Third, the hypothesis being floated in a lot of this codswallop is that lack of money forces poor people to buy only “cheaper” junk food. Go to any supermarket price study you please, and it will show conclusively that that junk food is vastly more expensive than fresh ingredients to be cooked later. High junk food consumption is largely the result of poor culinary skills, and poor comprehension among parents of the damage done to their children by consuming pizzas and burgers. That is the result of feminist destruction of cookery as a syllabus subject in schools – and the triumph of knee jerk league-table judgements of educational standards over the need for more civically eclectic approaches in our system of education. Further, it is also a function of lower intelligence….but of course, we mustn’t say that – as that is eugenic and Nazi and thus altogether unacceptably nasty.

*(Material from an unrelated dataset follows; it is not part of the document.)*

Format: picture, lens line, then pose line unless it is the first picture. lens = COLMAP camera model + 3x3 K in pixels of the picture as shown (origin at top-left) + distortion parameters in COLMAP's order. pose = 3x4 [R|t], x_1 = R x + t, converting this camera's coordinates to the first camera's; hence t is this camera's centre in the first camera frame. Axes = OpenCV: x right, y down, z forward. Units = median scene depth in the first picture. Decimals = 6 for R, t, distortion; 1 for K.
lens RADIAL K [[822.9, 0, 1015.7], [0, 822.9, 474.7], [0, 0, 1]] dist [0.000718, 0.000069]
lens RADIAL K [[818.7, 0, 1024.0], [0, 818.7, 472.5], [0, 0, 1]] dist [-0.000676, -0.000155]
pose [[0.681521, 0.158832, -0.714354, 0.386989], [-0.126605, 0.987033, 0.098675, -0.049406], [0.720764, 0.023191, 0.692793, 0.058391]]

Finally, I note that Nestlé is virtue signalling by calling for even more obligatory controls on those products that “fuel obesity”. But the focus of the Nestlé PR is on savoury fast food outlets, not high-sugar countlines sold in CTNs and supermarkets. Beware of any corporate set-up trying to look holy. Their agenda is often wholly full of holes.
Morbid obesity at the higher end of the munchies scale is, without question, the result of the need for pleasure-centre stimulation among those whose lives lack emotional, material, and healthy aspirational elements. For these people, the condition is a form of ill-health. But the use of the word “disease” in relation to all forms of obesity is a further attempt by the Left to absolve everyone of any personal responsibility for anything. Only by pulling off that Orwellian trick can patronising Big State Socialism take responsibility for everything….and thus achieve the sort of absolute power that would terrify all those Useful Idiots who have never lived under a totalitarian régime.

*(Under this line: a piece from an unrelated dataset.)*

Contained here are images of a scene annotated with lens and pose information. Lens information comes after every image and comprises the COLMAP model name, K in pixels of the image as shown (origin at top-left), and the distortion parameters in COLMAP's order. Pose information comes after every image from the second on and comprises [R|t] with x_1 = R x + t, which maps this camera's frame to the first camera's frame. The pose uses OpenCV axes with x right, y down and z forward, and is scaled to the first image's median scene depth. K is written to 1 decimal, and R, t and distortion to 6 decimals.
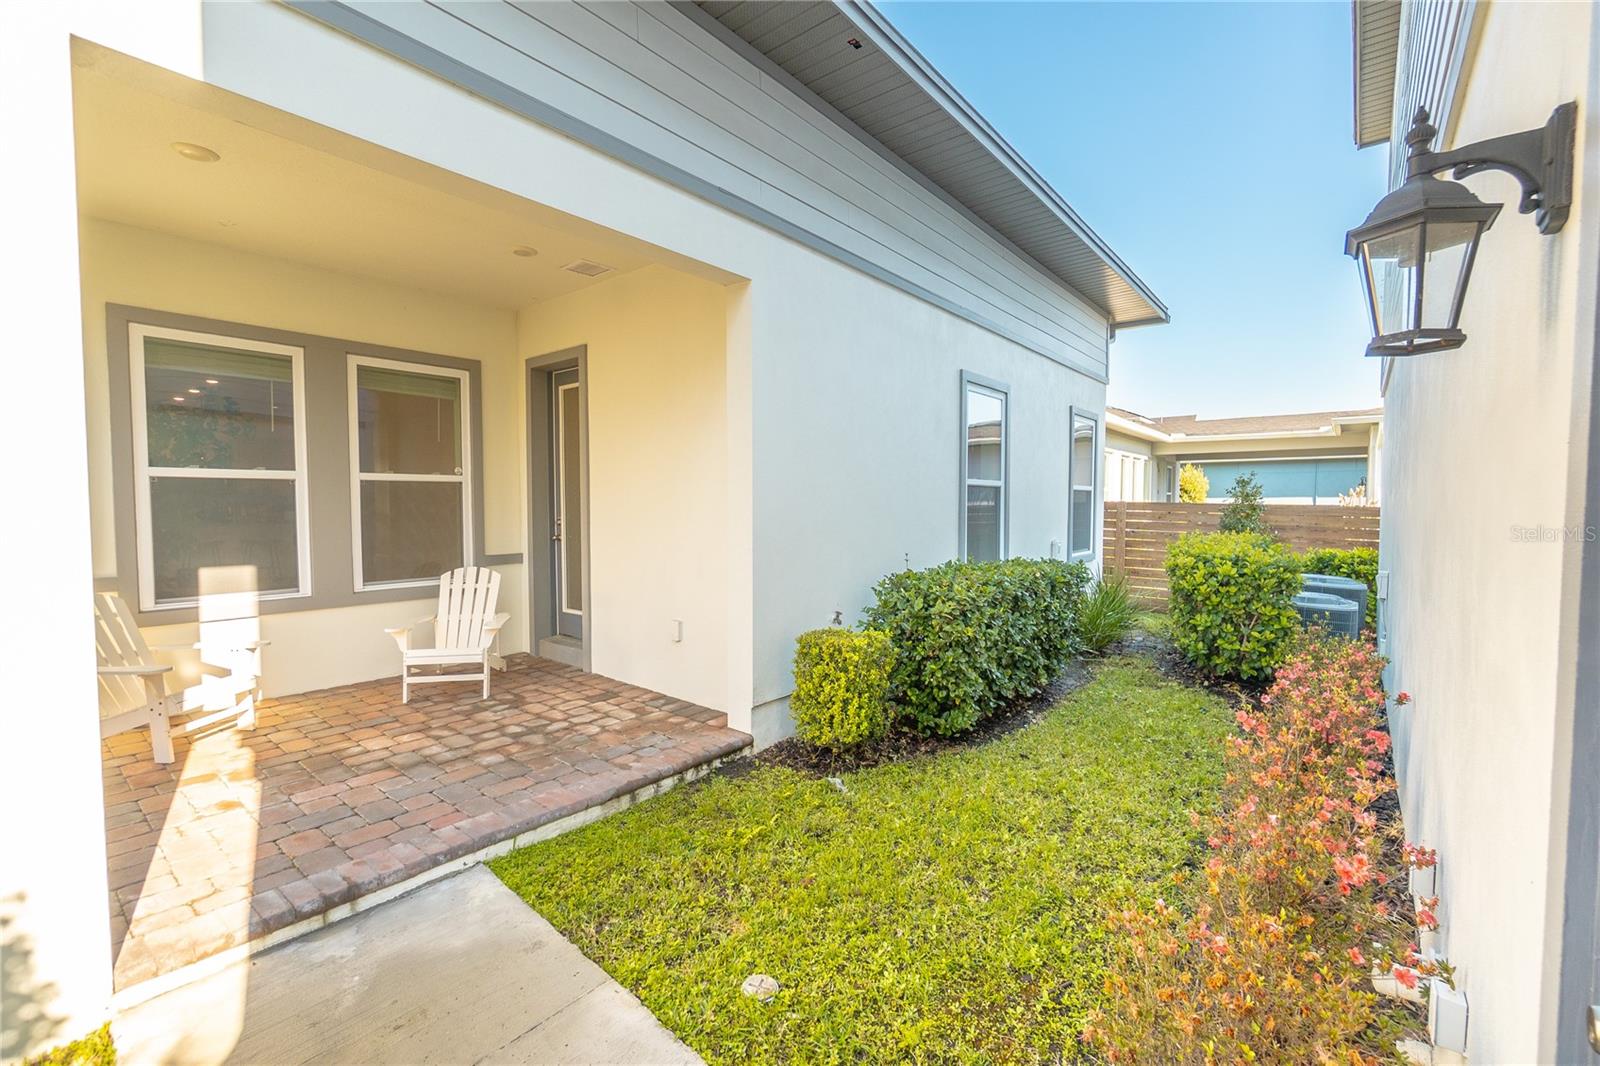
lens RADIAL K [[687.5, 0, 803.9], [0, 687.5, 532.9], [0, 0, 1]] dist [-0.006911, 0.002171]
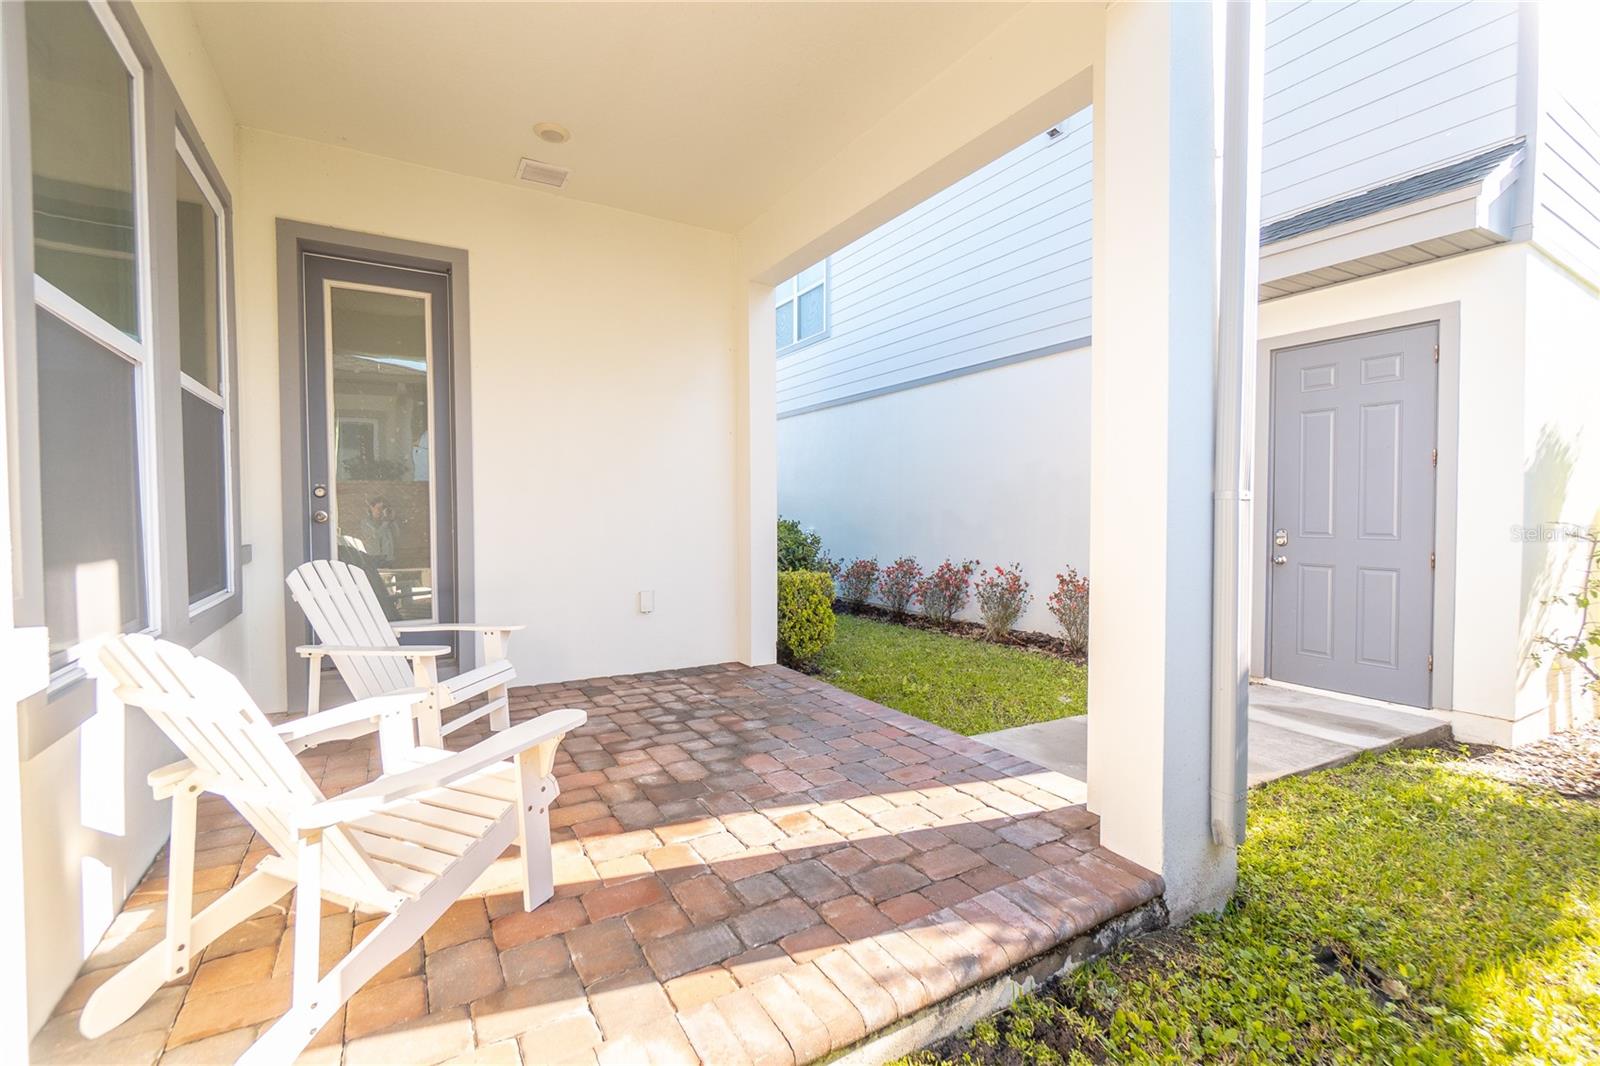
lens RADIAL K [[687.5, 0, 803.2], [0, 687.5, 531.8], [0, 0, 1]] dist [-0.006911, 0.002171]
pose [[0.317440, -0.023507, 0.947987, -1.204505], [0.044462, 0.998962, 0.009883, 0.052628], [-0.947236, 0.039012, 0.318156, 0.565803]]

As it happens, the wife in the Ulster couple who won £115 million on the Lottery rollover is quite obviously obese. But the last thing she struck me as during the press conference was a victim.

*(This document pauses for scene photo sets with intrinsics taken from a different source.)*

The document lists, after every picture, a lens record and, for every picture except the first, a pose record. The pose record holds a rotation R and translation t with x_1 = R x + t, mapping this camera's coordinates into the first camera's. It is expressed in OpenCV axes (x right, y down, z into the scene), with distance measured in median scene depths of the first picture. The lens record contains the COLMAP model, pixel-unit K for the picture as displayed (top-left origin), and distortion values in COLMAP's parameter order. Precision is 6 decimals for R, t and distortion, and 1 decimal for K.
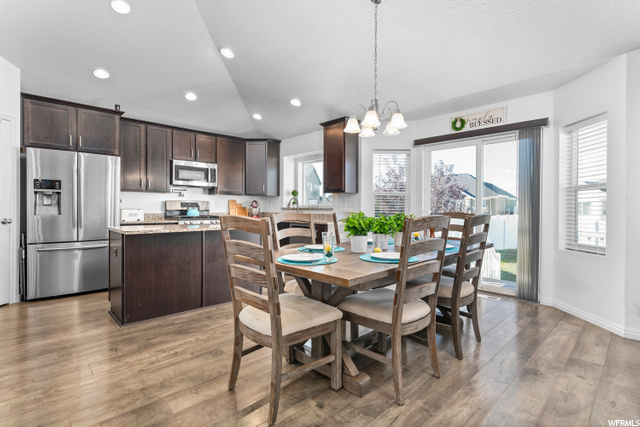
lens RADIAL K [[313.9, 0, 321.5], [0, 313.9, 210.6], [0, 0, 1]] dist [0.004244, 0.000048]
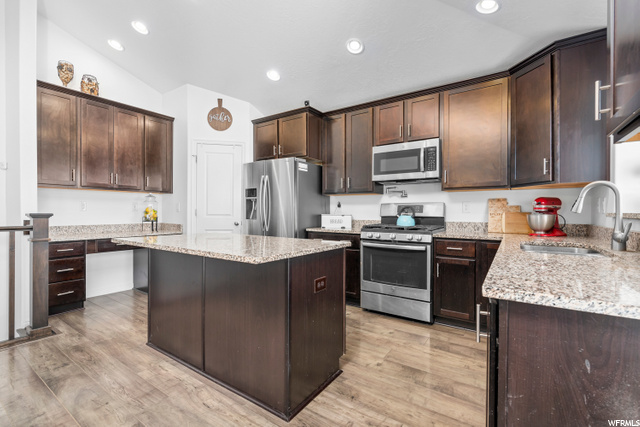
lens RADIAL K [[288.6, 0, 318.4], [0, 288.6, 212.1], [0, 0, 1]] dist [-0.002510, 0.000126]
pose [[0.195464, -0.003736, -0.980704, 0.181287], [-0.011602, 0.999914, -0.006122, -0.007650], [0.980642, 0.012574, 0.195403, 0.876311]]
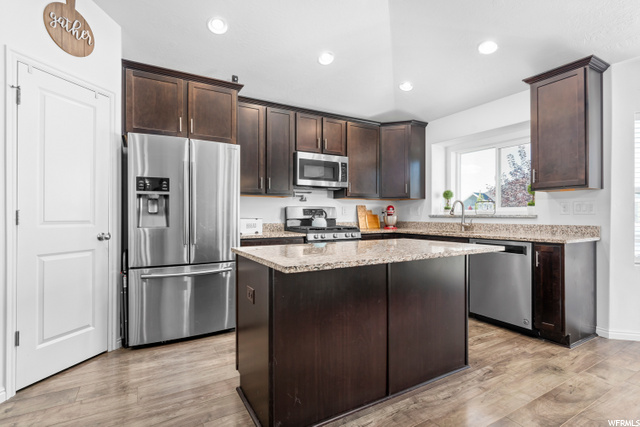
lens RADIAL K [[313.9, 0, 321.0], [0, 313.9, 216.1], [0, 0, 1]] dist [0.004244, 0.000048]
pose [[0.971535, -0.004760, -0.236850, -0.284520], [0.003369, 0.999975, -0.006279, -0.005097], [0.236874, 0.005303, 0.971526, 0.341822]]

Whatever they’ve been in the past, the multi-millionaire O’Connells are, however, about to become victims.
They struck me as a likeable couple, and far from dense – but nevertheless in shock about the sheer amount of money they’d won.
I gained the distinct impression that the Euromillions Lottery marketing people had applied subtle pressure to persuade them that going public was infinitely more “honest” than being secretive about their win. If that was the case, then the folk at Euromillions are clearly a conscience short of a moral compass.
Six decades of Game of Chance in the UK demonstrate conclusively that, without the right counselling, a sizeable minority of jackpot winners end up alienated, abused and even longing for the days before their win. Counselling appears to have been woefully absent in this case. It was overwhelmed by Mammon’s desire to demonstrate that it Could Be You-Hoo.
There is a thread running through this essay. It offers a lesson as old as the hills: in the end, cheats do not prosper.
But they will prosper – through falsehood, distortion, deception and distraction – if the culture involved lacks a robust Rule of Law to bring the cheats to justice.
The European Union, Theresa May, Jeremy Hunt, fanciful propagandists and dubious business will prosper if we all sit back, indulge in braindead entertainment, and let blind justice be shot at dawn.